Merge Join and Row Mode Hash Join

Adaptive joins only offer a transition from batch mode hash join to row mode apply. For the reasons why row mode hash join isn’t supported, see the Intelligent Query Processing Q&A in the Related Reading section. In short, it’s thought row mode hash joins would be too prone to performance regressions.

Switching to a row mode merge join would be another option, but the optimizer doesn’t currently consider this. As I understand it, it’s unlikely to be expanded in this direction in future.

Some of the considerations are the same as they are for row mode hash join. In addition, merge join plans tend to be less easily interchangeable with hash join, even if we limit ourselves to indexed merge join (no explicit sort).

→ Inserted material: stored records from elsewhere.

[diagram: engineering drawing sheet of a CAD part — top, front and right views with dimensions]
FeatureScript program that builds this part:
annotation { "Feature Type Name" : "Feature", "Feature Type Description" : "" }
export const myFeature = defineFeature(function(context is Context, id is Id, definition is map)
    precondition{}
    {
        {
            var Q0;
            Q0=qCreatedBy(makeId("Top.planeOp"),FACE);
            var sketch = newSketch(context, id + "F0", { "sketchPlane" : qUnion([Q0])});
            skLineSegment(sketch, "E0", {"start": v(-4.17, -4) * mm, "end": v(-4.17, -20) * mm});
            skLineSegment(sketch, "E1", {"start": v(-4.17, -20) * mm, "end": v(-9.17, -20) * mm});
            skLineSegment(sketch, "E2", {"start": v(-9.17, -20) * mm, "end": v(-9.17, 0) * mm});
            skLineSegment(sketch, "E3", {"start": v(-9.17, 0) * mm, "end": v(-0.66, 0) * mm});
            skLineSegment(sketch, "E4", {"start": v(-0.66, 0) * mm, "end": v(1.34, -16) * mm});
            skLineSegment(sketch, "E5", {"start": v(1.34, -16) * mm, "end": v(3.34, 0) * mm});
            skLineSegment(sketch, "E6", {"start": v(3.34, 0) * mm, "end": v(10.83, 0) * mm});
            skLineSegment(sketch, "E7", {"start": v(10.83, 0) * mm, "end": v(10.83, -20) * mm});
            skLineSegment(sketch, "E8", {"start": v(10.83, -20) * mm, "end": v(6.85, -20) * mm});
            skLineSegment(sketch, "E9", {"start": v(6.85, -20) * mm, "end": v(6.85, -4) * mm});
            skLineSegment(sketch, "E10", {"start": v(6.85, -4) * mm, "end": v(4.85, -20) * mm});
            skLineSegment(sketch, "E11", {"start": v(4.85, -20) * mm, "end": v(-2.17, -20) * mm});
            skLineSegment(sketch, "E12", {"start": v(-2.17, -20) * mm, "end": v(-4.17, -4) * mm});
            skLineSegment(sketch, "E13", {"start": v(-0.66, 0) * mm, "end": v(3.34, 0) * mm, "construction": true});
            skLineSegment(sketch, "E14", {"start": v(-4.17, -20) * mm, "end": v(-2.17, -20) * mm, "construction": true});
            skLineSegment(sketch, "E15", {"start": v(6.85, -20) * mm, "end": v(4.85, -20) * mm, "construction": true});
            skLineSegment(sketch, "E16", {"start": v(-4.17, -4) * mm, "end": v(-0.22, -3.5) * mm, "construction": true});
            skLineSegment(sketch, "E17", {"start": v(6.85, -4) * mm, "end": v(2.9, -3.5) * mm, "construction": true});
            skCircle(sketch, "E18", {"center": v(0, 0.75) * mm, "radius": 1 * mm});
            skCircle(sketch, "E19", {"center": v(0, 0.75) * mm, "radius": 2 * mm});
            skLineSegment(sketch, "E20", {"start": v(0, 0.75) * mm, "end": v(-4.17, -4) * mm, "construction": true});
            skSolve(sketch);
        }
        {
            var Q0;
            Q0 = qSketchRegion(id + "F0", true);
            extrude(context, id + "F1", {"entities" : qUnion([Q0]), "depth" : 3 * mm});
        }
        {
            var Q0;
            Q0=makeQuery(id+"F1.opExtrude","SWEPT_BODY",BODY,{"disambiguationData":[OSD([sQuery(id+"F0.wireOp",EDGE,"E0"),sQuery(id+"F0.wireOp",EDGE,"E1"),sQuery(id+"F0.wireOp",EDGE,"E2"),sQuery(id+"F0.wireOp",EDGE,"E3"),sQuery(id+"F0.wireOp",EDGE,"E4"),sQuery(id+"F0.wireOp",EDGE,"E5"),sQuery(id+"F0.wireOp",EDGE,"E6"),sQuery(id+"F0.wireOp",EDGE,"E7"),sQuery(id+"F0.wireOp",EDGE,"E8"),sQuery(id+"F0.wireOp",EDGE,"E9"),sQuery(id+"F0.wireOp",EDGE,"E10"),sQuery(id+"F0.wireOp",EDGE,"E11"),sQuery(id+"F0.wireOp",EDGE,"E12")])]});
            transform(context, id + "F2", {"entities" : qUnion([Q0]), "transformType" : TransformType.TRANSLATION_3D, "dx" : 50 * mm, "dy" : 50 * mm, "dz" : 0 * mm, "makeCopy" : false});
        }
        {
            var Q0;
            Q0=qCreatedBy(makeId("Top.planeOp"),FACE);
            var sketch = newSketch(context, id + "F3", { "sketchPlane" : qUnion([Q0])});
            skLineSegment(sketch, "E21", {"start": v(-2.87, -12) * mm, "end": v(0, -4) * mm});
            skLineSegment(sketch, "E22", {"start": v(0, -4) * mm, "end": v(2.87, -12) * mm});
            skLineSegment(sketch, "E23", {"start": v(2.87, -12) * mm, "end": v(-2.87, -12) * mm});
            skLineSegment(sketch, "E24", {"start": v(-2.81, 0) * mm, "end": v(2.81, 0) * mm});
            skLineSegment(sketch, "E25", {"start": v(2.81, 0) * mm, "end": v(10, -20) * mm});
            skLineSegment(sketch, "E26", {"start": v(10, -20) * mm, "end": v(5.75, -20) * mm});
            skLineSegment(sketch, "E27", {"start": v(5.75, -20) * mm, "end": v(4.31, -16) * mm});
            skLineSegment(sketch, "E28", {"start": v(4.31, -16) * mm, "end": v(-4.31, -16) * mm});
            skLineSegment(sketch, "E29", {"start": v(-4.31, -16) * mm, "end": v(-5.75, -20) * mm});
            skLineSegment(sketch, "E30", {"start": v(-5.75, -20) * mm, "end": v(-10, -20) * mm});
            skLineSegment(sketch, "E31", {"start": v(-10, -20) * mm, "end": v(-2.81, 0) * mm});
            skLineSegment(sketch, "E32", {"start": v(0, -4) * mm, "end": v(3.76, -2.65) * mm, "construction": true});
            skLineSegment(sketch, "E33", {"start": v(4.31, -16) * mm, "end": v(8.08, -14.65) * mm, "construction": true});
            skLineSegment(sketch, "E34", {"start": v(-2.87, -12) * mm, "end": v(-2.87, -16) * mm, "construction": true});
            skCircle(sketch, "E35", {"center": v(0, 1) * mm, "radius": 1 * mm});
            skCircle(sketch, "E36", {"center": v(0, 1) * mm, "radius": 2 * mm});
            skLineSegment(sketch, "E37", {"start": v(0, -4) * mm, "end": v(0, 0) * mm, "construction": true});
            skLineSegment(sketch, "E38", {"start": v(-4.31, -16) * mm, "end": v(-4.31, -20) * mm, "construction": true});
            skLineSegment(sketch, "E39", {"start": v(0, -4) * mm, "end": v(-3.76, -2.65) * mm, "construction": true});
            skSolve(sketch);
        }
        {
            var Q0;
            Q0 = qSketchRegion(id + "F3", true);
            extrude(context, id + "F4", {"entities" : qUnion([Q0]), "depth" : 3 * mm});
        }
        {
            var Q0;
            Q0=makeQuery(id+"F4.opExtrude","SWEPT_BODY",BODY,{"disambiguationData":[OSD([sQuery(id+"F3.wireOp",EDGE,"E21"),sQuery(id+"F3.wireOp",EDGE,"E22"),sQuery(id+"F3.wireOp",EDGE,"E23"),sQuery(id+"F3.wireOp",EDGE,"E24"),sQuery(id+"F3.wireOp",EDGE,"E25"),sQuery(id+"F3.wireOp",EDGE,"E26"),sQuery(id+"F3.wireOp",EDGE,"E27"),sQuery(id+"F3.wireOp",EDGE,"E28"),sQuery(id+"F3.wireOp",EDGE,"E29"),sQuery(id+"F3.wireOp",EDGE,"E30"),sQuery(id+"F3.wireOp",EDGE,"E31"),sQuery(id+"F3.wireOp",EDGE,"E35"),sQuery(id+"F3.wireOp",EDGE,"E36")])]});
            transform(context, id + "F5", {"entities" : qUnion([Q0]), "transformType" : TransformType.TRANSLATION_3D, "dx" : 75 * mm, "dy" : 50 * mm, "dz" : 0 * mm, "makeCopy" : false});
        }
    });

There’s also a much greater distinction between hash and apply than there is between hash and merge. Both hash and merge are suitable for larger inputs, and apply is better suited to a smaller driving input. Merge join isn’t as easily parallelized as hash join and doesn’t scale as well with increasing thread counts.

Given the motivation for adaptive joins is to cope better with significantly varying input sizes—and only hash join supports batch mode processing—the choice of batch hash versus row apply is the more natural one. Finally, having three adaptive join choices would significantly complicate the threshold calculation for potentially little gain.